=== BRANO SELEZIONATO ===
————————

Ci chiediamo anche se l’ambiente costruito non è troppo costruito, non consuma e inquina troppo, se forse non occorre costruire meno e meglio, quando un quarto del totale delle emissioni di gas serra proviene dal settore residenziale e il calore supera la soglia di sopportabilità nelle bolle che si formano sulle metropoli. Ci chiediamo quanti sono gli esclusi dal banchetto del marketing urbano, e quanti i dannati delle città a cui è preclusa la fuga quando le metropoli affondano nel fango, nell’immondizia, nelle guerre verticali, scala per scala, condominio per condominio, quartiere per quartiere.

————————

=== DATI FORNITI ===
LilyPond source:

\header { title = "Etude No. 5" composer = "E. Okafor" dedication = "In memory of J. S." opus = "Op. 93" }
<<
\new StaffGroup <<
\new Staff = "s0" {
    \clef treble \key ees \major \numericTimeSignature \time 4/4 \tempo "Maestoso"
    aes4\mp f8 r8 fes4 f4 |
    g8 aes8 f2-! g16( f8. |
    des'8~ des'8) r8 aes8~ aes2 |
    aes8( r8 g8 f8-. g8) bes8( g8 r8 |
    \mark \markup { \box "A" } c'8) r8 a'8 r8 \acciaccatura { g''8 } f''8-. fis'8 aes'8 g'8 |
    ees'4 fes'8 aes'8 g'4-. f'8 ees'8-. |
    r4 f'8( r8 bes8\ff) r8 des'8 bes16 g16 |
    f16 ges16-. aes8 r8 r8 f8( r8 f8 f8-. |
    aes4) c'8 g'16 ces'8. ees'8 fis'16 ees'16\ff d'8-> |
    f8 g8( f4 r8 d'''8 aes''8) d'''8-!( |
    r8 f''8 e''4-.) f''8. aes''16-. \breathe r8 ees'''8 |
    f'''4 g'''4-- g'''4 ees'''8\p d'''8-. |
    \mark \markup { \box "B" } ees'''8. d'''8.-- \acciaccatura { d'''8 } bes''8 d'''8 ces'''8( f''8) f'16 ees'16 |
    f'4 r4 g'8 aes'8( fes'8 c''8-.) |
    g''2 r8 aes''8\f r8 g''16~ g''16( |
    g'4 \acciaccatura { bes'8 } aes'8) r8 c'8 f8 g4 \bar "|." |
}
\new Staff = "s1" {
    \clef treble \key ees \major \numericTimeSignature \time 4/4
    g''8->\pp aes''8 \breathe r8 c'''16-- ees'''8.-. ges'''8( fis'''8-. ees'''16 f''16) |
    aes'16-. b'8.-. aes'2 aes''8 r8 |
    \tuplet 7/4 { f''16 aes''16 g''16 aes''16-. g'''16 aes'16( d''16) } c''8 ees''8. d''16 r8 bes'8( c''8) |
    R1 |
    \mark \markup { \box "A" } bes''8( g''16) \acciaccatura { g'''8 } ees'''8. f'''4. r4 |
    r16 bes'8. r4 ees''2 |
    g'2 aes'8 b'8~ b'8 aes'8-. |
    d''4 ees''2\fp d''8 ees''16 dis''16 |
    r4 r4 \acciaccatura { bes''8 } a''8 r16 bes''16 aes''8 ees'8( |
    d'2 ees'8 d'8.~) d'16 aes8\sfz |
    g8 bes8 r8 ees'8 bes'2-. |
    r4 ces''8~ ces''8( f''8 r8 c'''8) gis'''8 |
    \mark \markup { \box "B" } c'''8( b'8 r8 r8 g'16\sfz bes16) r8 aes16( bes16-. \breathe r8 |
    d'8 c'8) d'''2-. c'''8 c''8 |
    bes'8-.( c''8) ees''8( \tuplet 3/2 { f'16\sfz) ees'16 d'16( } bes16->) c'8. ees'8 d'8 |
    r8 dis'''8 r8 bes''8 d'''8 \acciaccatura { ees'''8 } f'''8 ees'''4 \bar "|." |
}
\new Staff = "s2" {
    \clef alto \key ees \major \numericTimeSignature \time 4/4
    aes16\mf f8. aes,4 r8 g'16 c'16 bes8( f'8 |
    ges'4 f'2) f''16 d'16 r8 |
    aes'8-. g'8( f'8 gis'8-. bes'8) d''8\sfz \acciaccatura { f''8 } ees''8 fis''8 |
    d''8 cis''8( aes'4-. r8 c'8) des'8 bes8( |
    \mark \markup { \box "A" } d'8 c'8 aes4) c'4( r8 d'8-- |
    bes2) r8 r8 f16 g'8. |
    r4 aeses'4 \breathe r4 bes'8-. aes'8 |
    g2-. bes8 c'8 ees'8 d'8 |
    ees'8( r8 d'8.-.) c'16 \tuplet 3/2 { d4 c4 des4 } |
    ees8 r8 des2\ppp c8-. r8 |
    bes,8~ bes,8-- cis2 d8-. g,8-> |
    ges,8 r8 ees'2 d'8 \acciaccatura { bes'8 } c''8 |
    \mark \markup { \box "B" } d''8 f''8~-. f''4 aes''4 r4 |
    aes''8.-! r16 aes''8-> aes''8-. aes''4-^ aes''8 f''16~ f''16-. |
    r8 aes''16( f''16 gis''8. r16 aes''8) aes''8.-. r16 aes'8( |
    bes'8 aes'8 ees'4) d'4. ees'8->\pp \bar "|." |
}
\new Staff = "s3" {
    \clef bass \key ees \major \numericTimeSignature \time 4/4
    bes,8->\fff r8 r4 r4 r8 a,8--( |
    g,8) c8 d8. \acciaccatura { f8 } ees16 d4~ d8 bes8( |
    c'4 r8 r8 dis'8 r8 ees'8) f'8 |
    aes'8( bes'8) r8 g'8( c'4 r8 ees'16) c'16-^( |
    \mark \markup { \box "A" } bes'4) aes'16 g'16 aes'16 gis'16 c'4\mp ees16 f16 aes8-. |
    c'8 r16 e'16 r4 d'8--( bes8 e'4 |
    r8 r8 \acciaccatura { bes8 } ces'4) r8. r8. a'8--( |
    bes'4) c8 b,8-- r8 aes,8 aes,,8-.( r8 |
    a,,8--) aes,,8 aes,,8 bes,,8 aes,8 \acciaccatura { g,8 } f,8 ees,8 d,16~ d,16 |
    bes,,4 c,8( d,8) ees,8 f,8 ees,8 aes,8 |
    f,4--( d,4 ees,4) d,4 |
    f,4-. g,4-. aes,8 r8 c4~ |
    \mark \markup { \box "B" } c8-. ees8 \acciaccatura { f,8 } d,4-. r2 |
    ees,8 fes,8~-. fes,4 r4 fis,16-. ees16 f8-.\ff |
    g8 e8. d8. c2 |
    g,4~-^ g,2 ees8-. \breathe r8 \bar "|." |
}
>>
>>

————————

=== AZIONE RICHIESTA ===
Prosegui il brano sull'ambiente costruito e sulle metropoli, a partire dall'ultima frase riportata.

=== RISPOSTA SCRITTA ===
Le città del futuro, che architetti e urbanisti prevedono immateriali e tecnologiche, “saranno in gran parte costruite di mattoni grezzi, paglia, plastica riciclata, blocchi di cemento e legname di recupero”. Decrescere diventa, nel breve tempo e anche nel nord del mondo, una alternativa obbligata ad una crescita armata a difesa di privilegi insostenibili. Forse esiste una alternativa al disastro. Al pedagogismo della catastrofe, si deve preferire una libera scelta di tempi e di modi, che ci risparmi la visione di crolli improvvisi e di paesaggi insostenibilmente degradati, e popolati di troppe vittime.

La tecnologia adottata dall’economia produttivista ci ha condotti all’emergenza del cambiamento climatico, e noi ora ci affidiamo a questa tecnologia per uscirne fuori. Auto ibride, turbine a vento, biocarburanti, concentratori solari, treni superveloci, queste le soluzioni tecnologiche che imprenditori e politici cercano per “decarbonizzare” le nostre vite.
Ma il problema più grosso che abbiamo è forse quello di come e dove viviamo la nostra vita.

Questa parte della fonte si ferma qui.